Problem requirements:
Report each line of the data that has "wine" somewhere in it.

★ ★ ★ ★

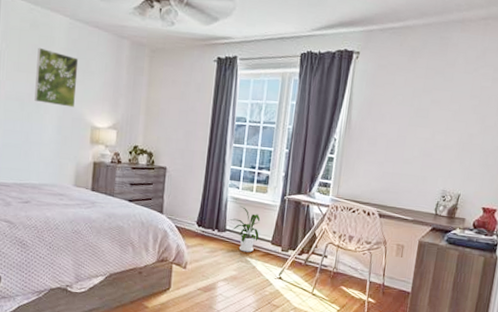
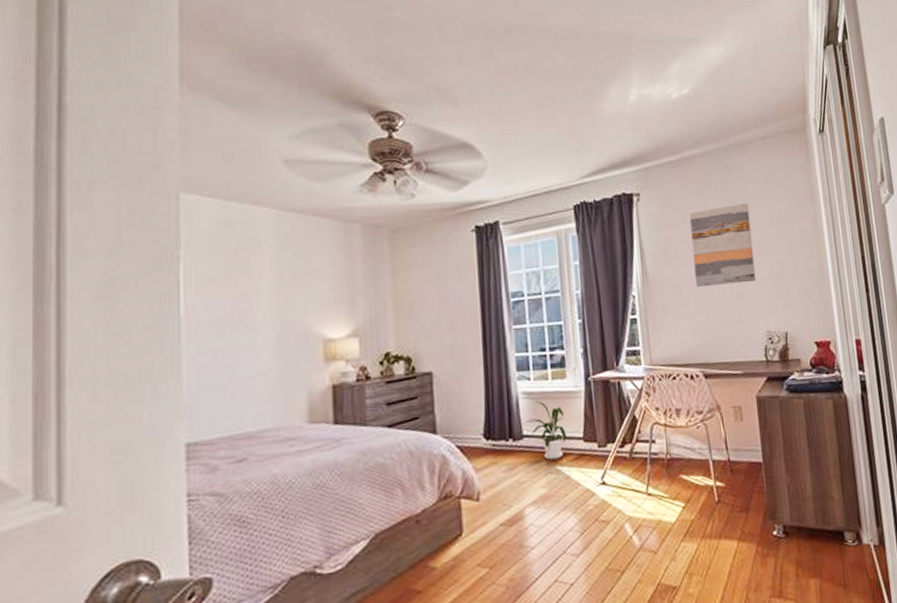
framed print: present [34,47,79,108] -> none [237,251,298,322]
wall art: none [390,76,455,146] -> present [689,203,757,288]

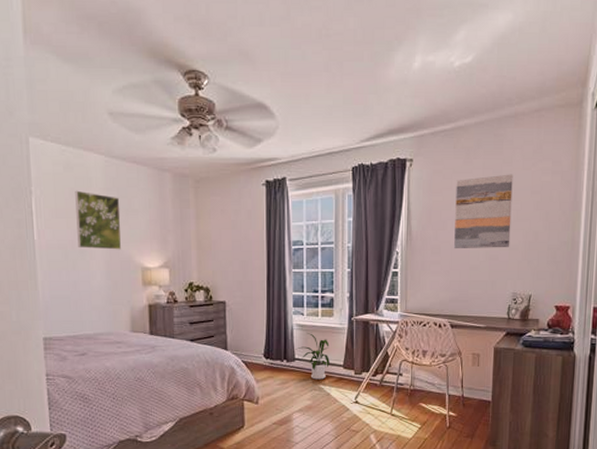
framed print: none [237,251,298,322] -> present [75,190,122,250]

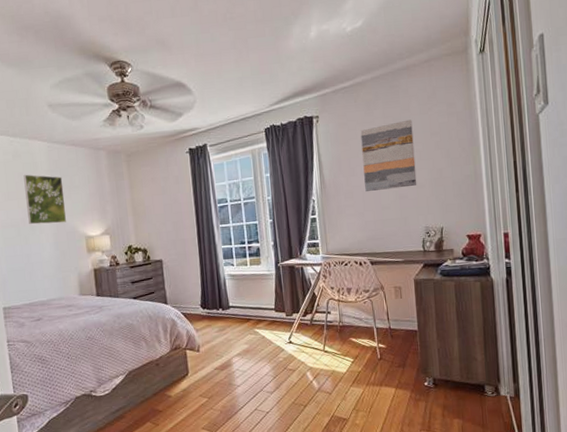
house plant: present [295,333,330,380] -> none [229,281,262,325]

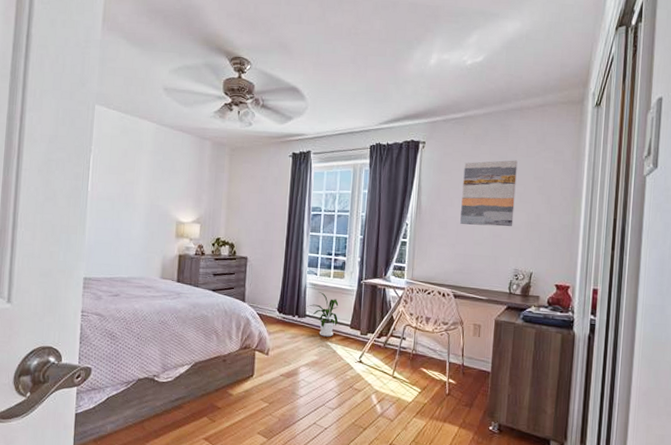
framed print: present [23,174,67,225] -> none [124,151,165,205]
house plant: none [229,281,262,325] -> present [307,292,339,337]

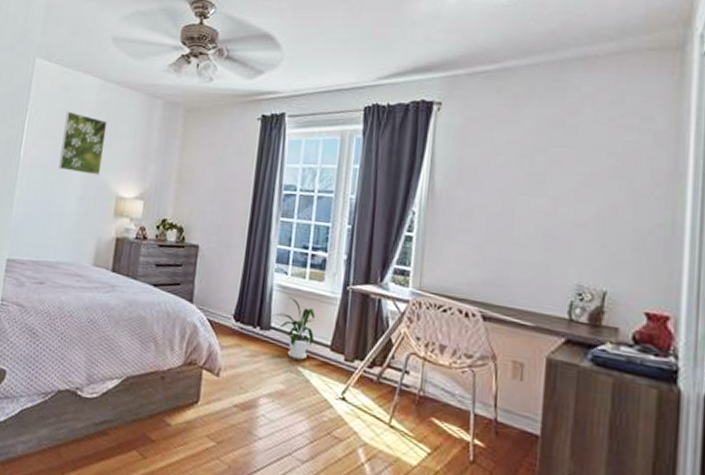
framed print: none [124,151,165,205] -> present [59,111,108,175]
wall art: present [460,160,518,227] -> none [492,128,581,223]

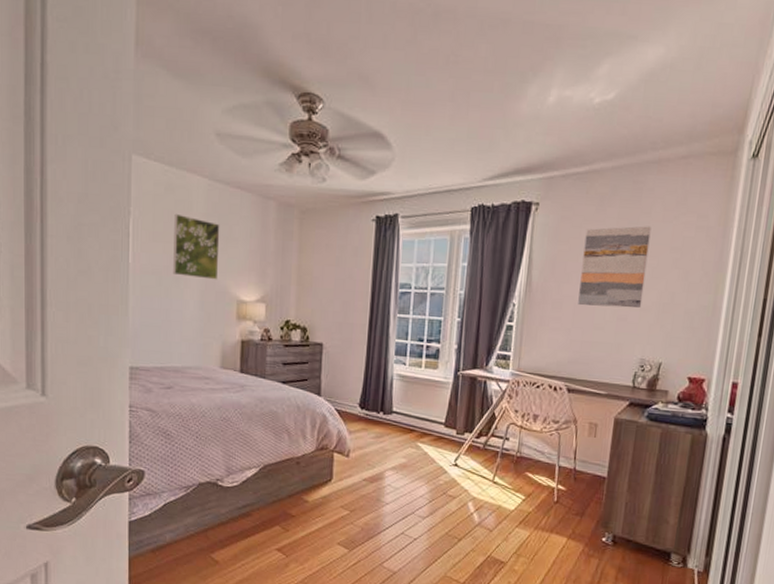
house plant: present [272,297,316,360] -> none [394,385,431,437]
wall art: none [492,128,581,223] -> present [578,226,651,308]

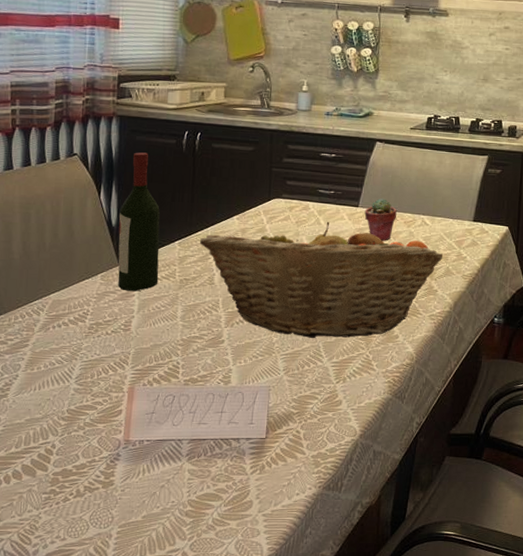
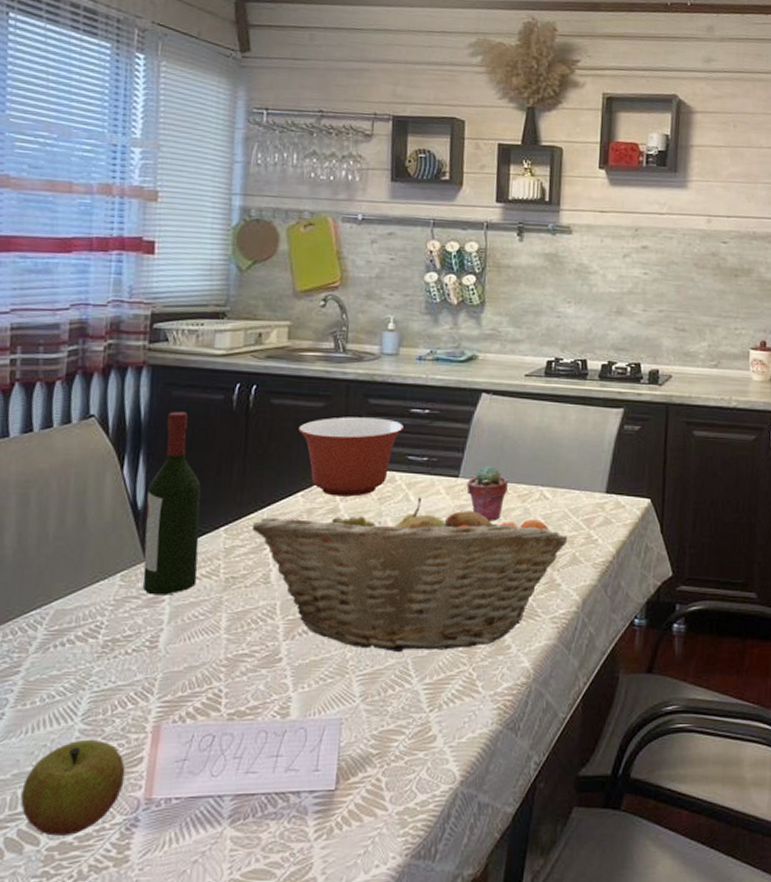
apple: none [33,396,109,465] -> present [21,739,126,836]
mixing bowl: none [234,158,315,220] -> present [298,417,404,497]

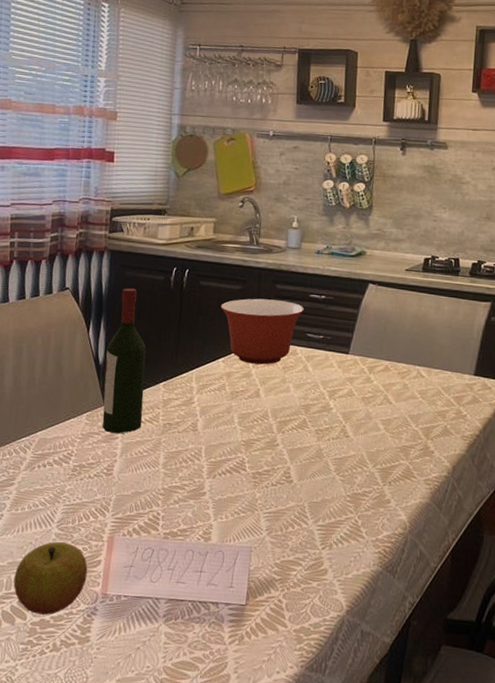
fruit basket: present [251,497,567,652] -> none [183,368,440,499]
potted succulent: present [466,466,508,521] -> none [355,345,390,393]

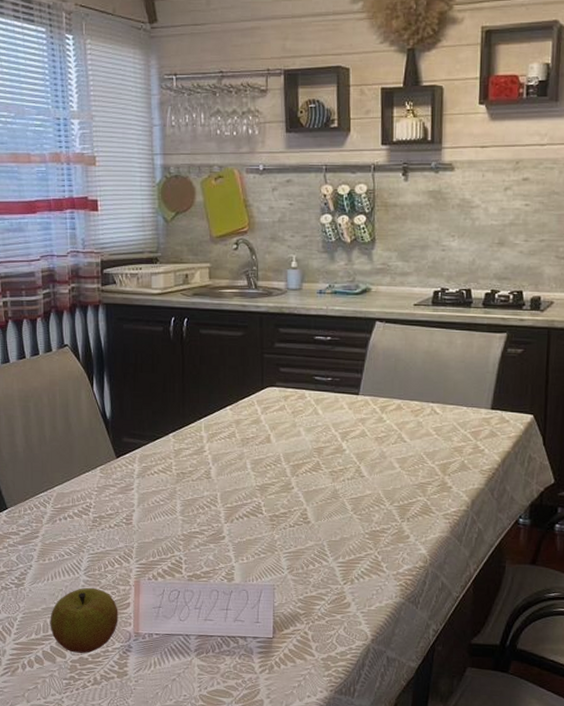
wine bottle: present [102,288,146,434] -> none [113,341,156,485]
mixing bowl: present [220,298,304,365] -> none [223,344,309,410]

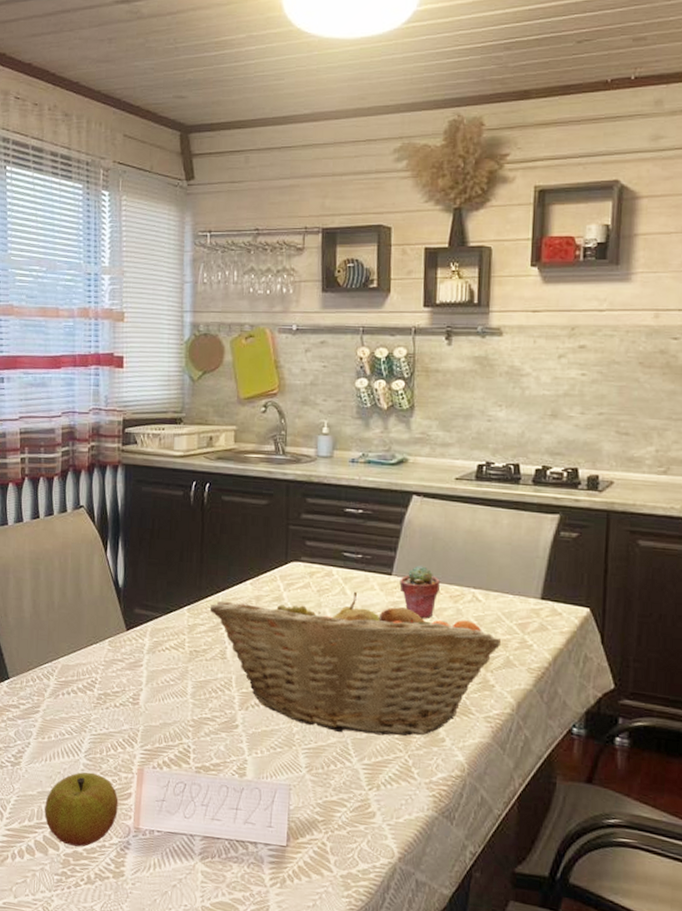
fruit basket: none [193,411,456,537] -> present [209,591,500,736]
potted succulent: none [366,385,402,433] -> present [399,565,440,619]

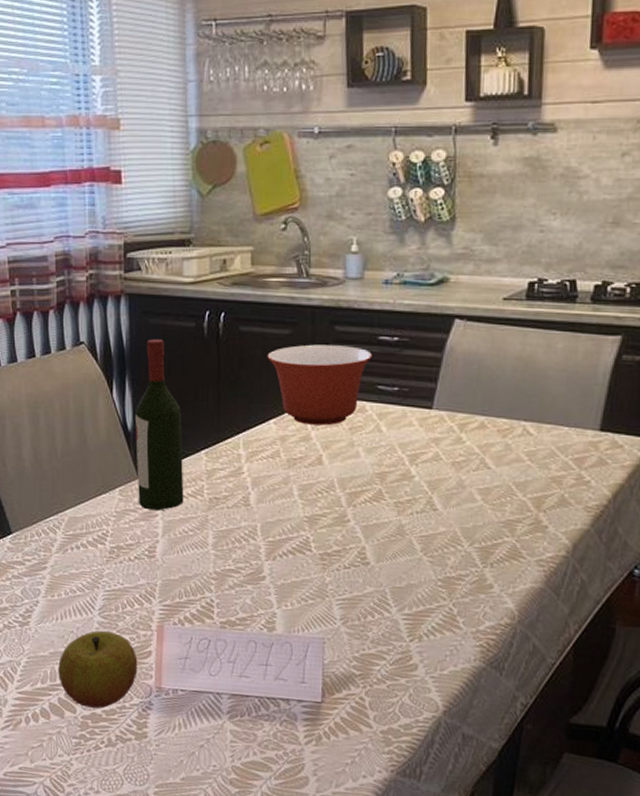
wine bottle: none [125,505,168,662] -> present [135,339,184,511]
fruit basket: present [209,591,500,736] -> none [229,428,554,583]
mixing bowl: none [246,514,339,588] -> present [267,344,372,426]
potted succulent: present [399,565,440,619] -> none [441,397,486,456]

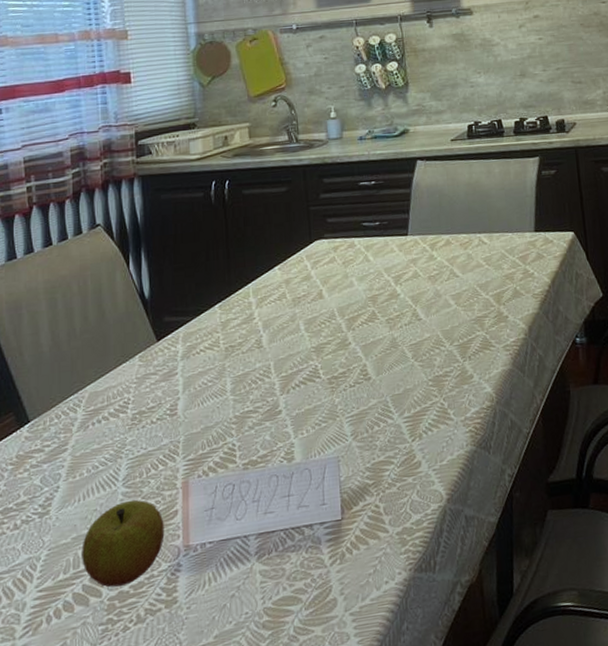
wine bottle: present [135,339,184,511] -> none [152,211,202,370]
mixing bowl: present [267,344,372,426] -> none [268,194,355,266]

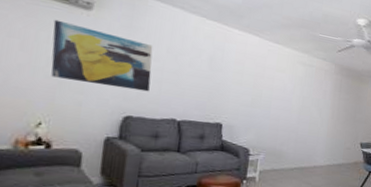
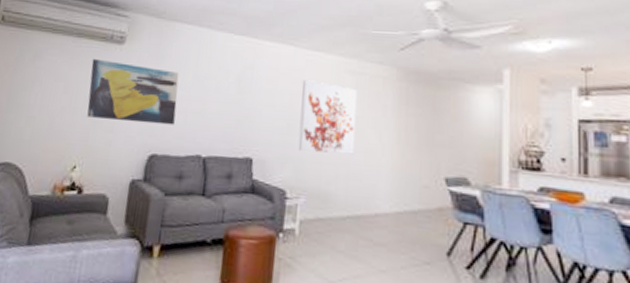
wall art: none [260,65,306,125] -> present [298,80,357,155]

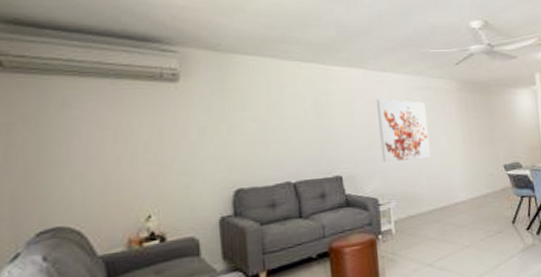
wall art: present [87,58,179,125] -> none [142,100,256,163]

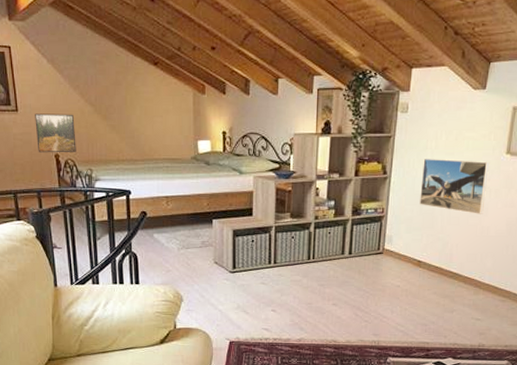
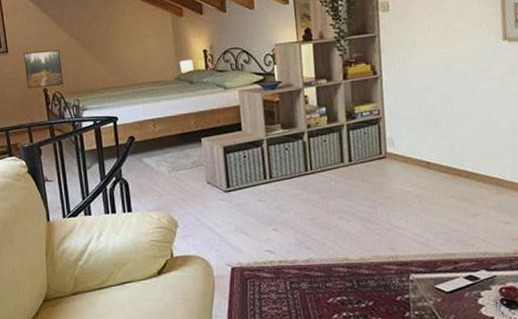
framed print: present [420,158,489,214] -> none [414,50,490,107]

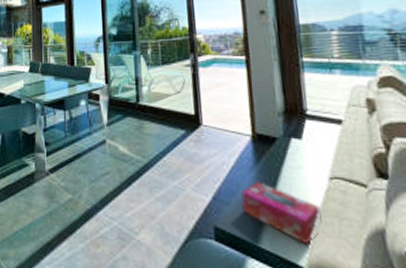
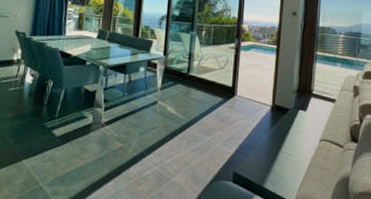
tissue box: present [241,182,322,245] -> none [256,140,310,187]

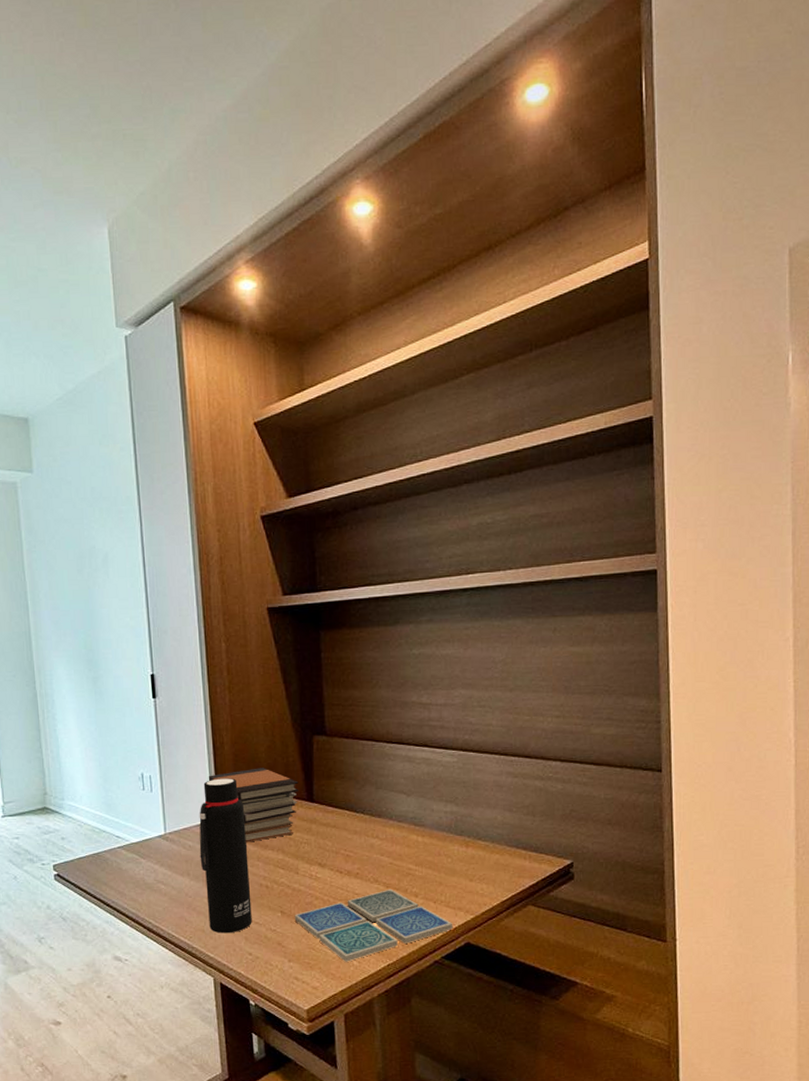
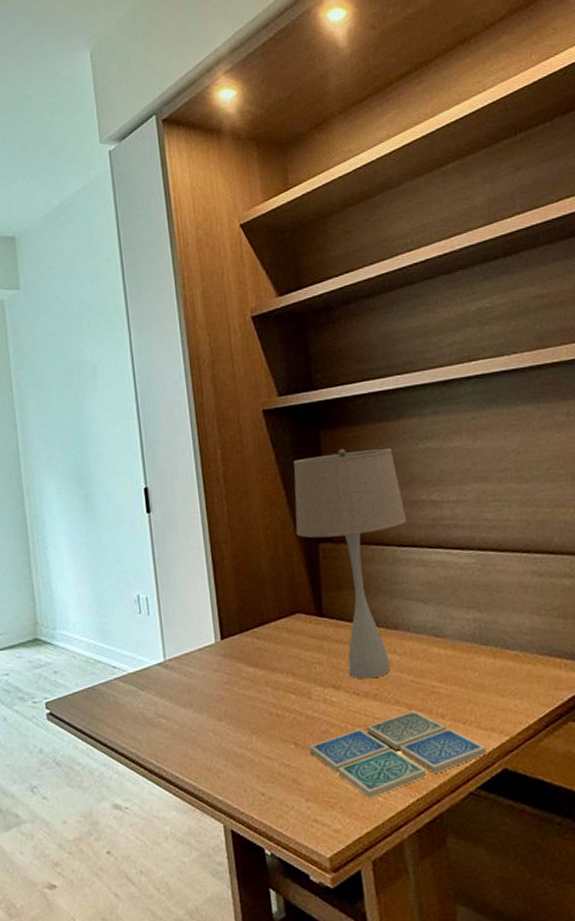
water bottle: present [199,778,252,934] -> none [200,595,263,772]
book stack: present [208,768,299,843] -> none [208,581,307,666]
table lamp: none [293,649,397,860] -> present [293,448,407,679]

★ ★ ★ ★

Answer to this exercise:
wine bottle: present [102,288,146,434] -> none [113,341,156,485]
wine bottle: none [125,505,168,662] -> present [135,339,184,511]
wine bottle: present [135,339,184,511] -> none [152,211,202,370]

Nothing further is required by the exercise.